» **Exercise instructions**
Give back exactly the lines of the material below that start at the line containing "Page size: 1275x1650." and end at the line containing "List each element's", and no others.

» **Exercise input**
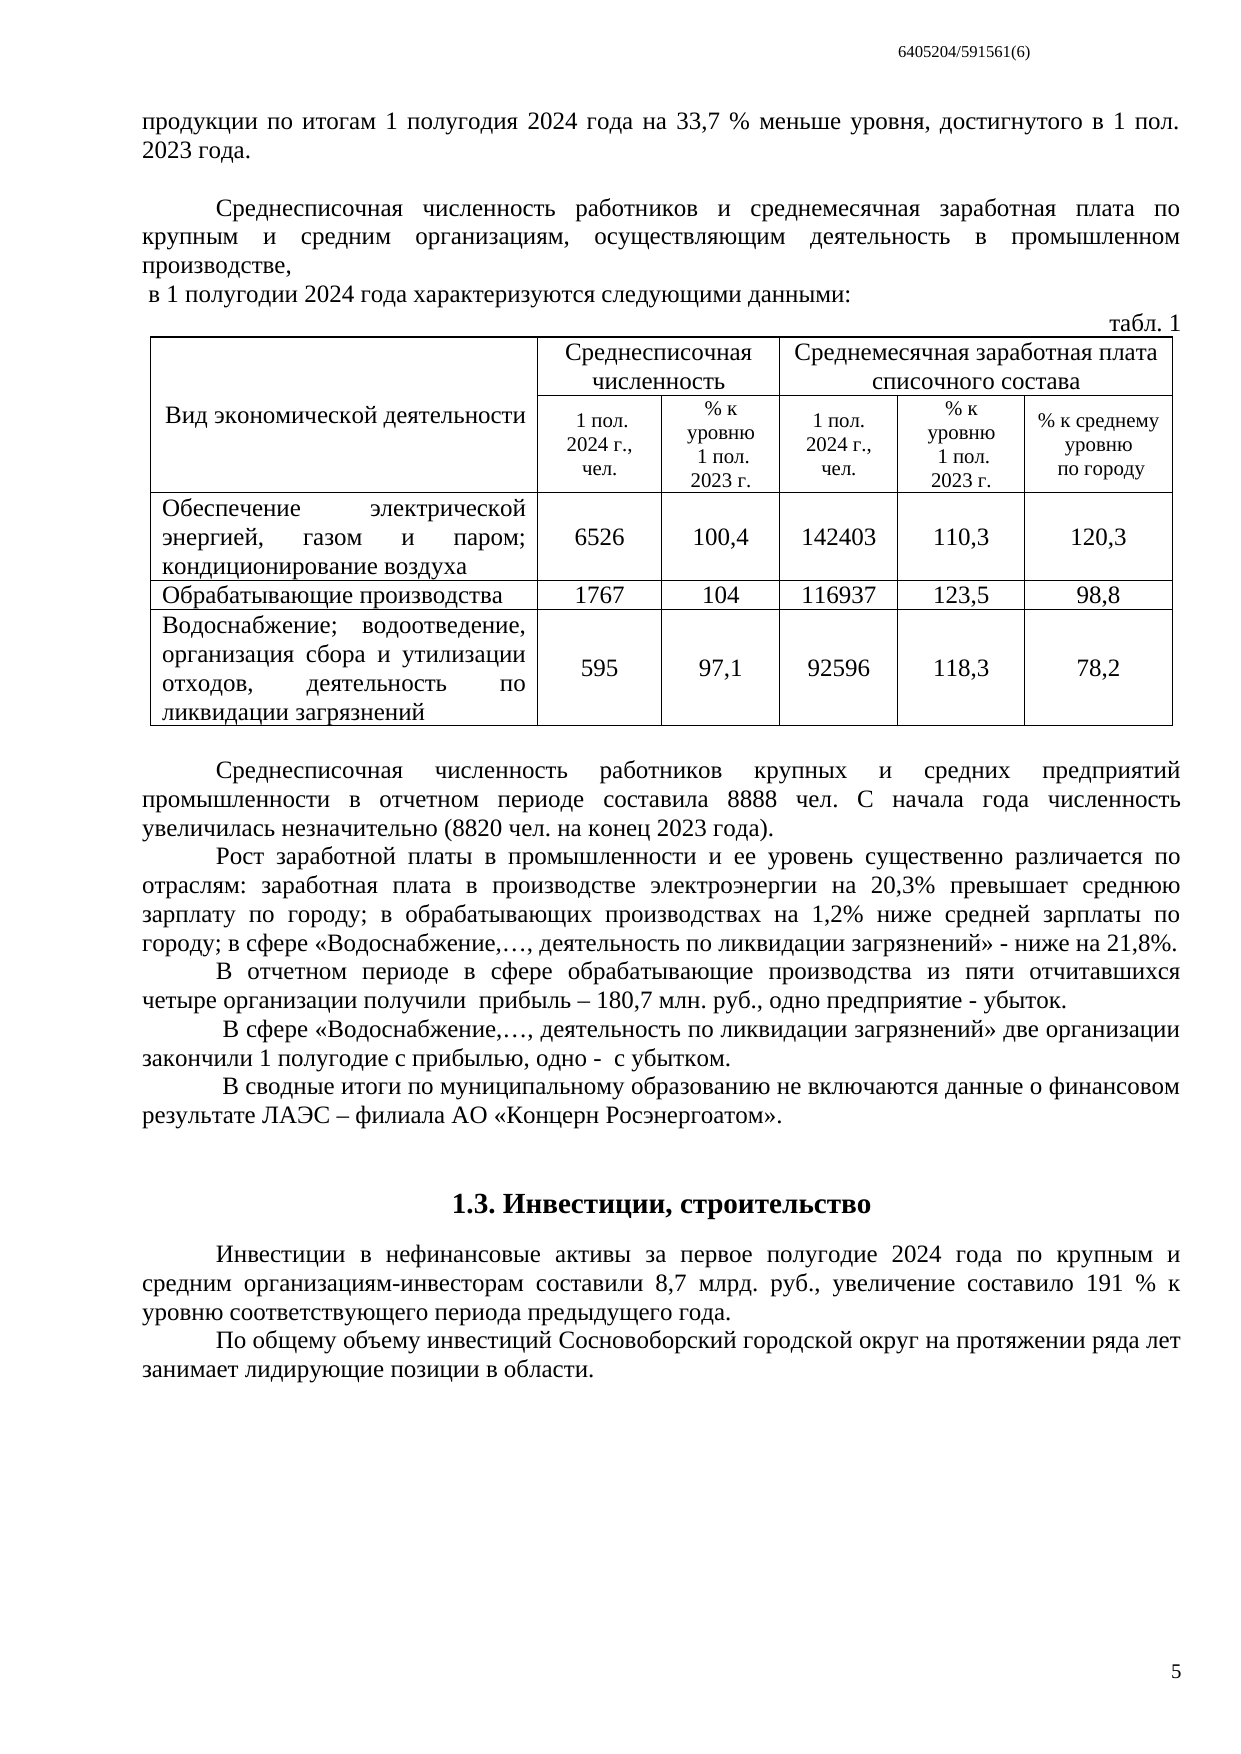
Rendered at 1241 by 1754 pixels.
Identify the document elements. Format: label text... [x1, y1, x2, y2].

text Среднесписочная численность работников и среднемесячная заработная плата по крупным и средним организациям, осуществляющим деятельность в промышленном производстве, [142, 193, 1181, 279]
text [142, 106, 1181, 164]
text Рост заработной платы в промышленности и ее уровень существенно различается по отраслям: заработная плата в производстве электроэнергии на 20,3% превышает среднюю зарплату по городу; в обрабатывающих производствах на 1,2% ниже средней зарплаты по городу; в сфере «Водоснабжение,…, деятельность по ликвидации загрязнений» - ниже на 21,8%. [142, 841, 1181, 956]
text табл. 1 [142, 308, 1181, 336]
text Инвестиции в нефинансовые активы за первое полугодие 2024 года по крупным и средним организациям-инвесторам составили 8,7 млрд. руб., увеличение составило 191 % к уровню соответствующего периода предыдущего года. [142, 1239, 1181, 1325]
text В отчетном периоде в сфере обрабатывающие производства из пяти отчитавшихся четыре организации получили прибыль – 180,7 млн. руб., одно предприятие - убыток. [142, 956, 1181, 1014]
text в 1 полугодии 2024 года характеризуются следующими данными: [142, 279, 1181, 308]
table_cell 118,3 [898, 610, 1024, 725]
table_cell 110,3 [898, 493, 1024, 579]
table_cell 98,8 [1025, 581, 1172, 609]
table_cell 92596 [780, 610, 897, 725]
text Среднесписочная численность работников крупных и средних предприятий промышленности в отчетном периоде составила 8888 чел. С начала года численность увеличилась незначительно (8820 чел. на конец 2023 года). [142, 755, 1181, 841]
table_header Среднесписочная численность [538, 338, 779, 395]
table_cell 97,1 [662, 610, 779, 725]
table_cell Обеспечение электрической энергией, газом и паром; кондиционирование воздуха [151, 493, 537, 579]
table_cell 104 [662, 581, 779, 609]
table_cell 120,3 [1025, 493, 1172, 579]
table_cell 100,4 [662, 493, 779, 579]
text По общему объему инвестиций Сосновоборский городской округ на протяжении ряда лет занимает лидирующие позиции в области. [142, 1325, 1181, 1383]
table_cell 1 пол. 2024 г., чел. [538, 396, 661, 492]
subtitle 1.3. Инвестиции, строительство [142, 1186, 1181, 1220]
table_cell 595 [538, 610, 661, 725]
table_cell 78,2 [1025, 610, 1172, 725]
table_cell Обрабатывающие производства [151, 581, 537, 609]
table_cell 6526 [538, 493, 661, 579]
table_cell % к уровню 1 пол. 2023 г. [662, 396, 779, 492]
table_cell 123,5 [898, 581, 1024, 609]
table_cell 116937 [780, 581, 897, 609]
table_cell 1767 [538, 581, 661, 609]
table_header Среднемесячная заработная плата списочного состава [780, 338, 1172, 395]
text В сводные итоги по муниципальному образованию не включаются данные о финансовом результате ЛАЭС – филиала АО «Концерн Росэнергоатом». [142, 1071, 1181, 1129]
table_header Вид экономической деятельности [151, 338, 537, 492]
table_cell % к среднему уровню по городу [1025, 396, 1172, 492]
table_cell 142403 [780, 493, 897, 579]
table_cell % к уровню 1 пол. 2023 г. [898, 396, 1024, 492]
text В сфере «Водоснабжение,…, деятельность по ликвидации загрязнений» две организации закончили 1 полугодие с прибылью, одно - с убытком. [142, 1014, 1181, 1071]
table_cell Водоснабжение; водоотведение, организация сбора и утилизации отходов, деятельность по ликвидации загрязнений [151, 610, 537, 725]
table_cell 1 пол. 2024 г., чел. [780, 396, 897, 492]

--

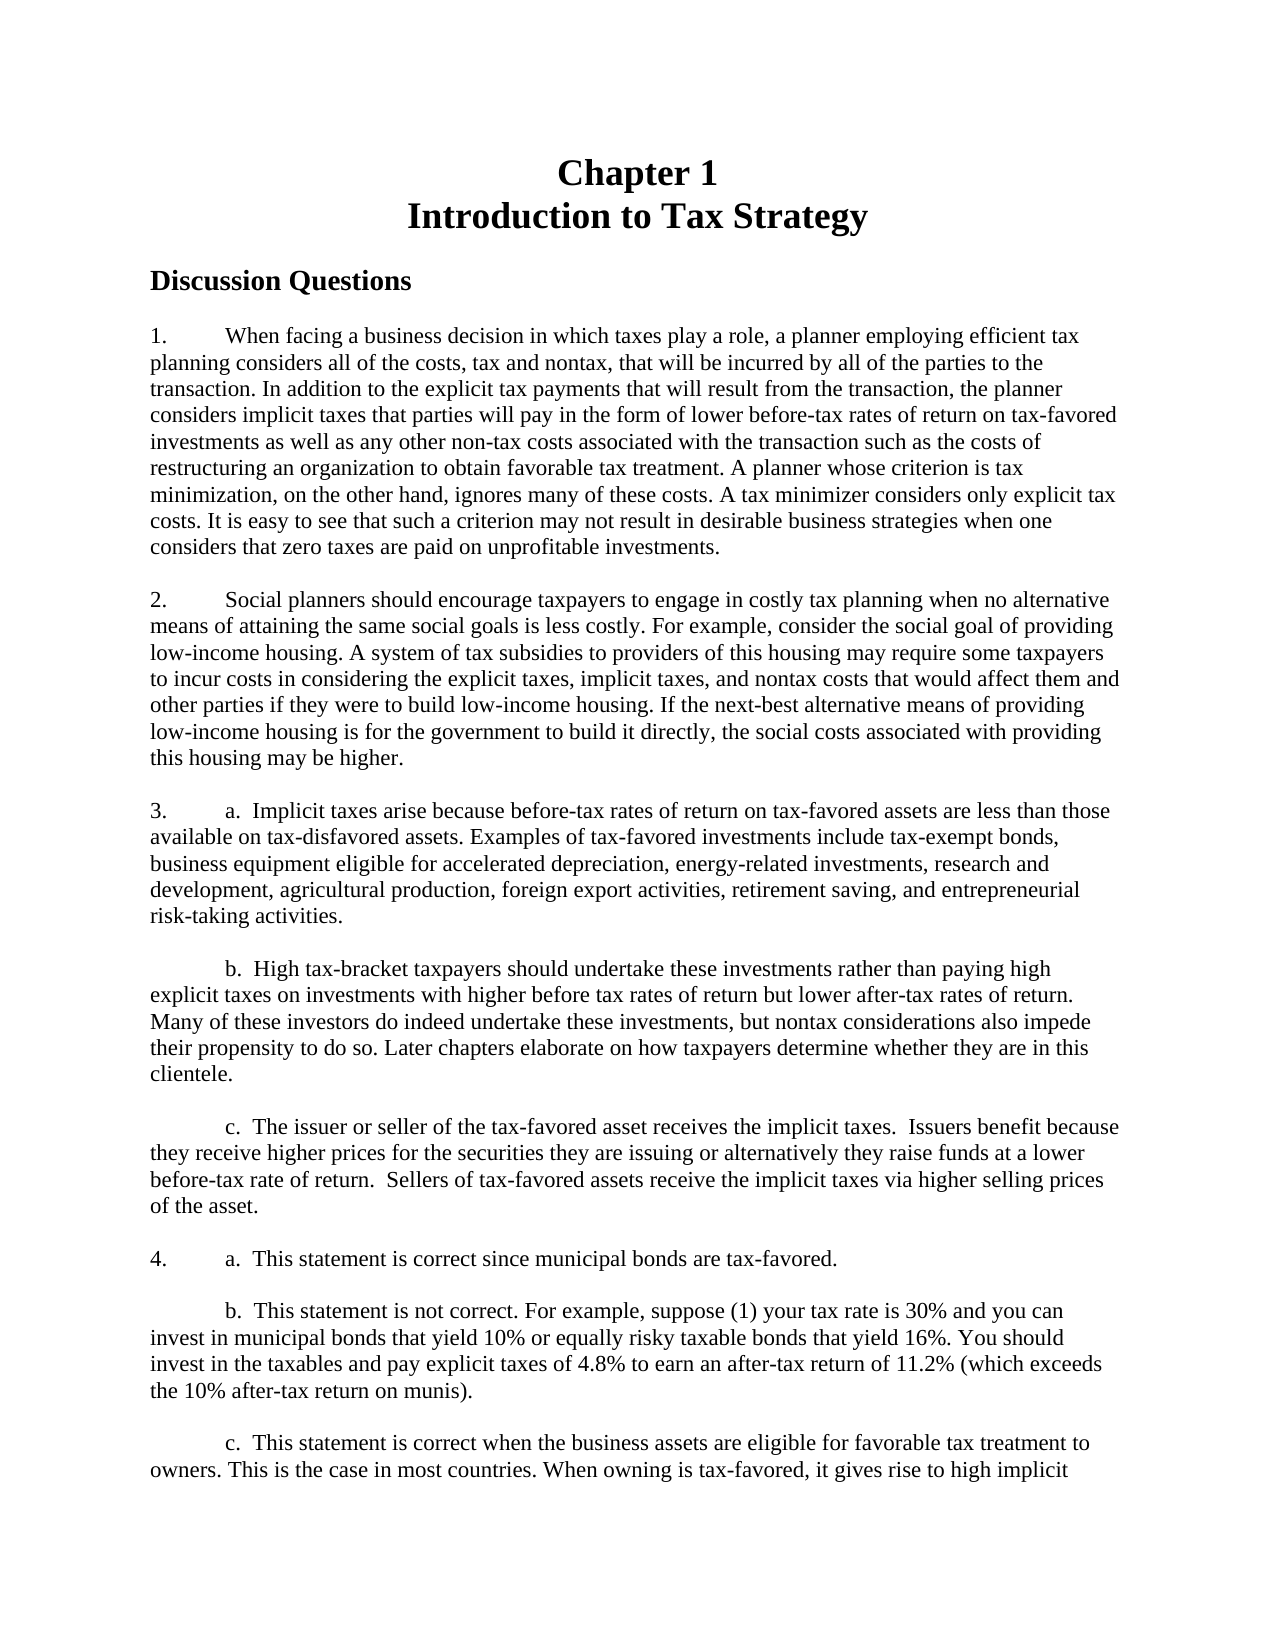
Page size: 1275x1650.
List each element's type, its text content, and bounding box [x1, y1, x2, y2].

* * *

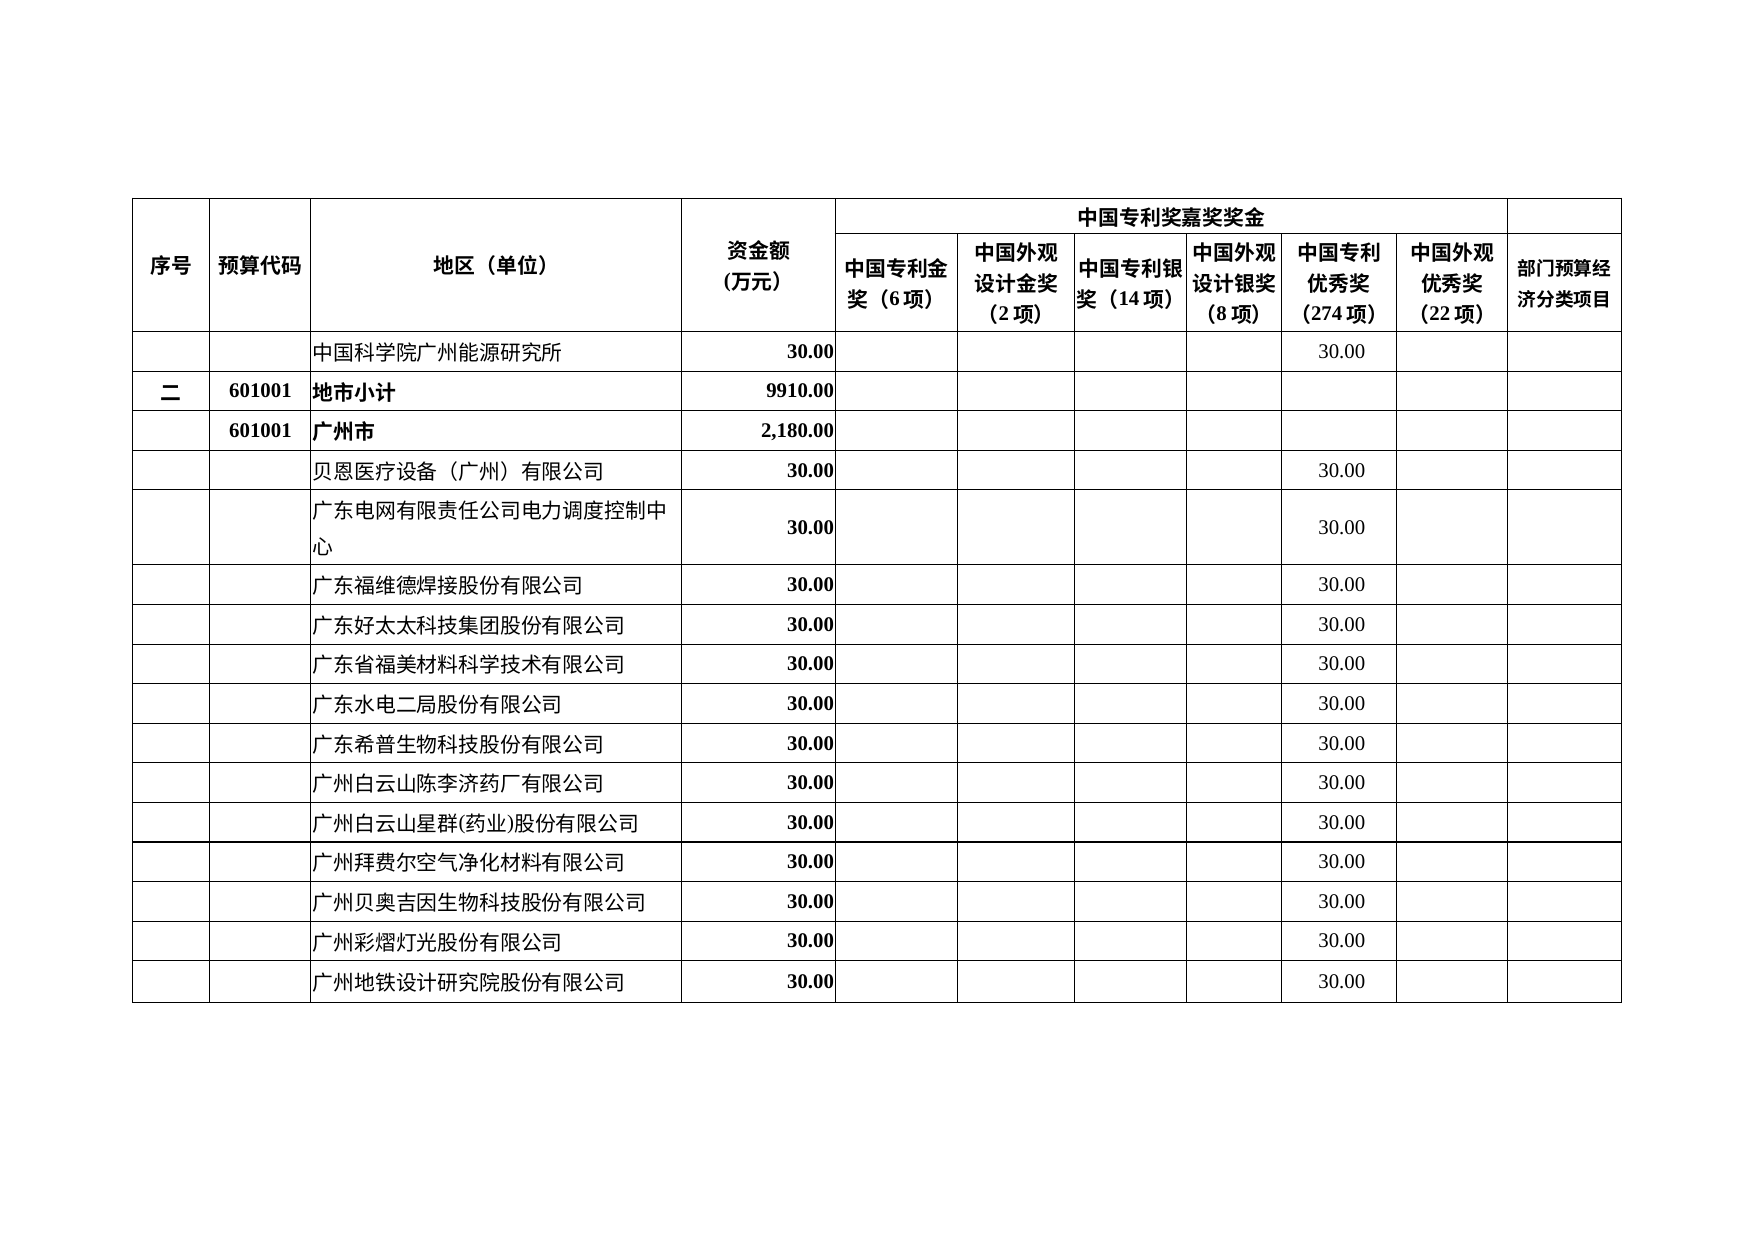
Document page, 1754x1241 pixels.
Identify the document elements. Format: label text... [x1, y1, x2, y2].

» **Answer to this exercise**
Page size: 1275x1650.
List each element's type, its text content, and bounding box [x1, y1, x2, y2].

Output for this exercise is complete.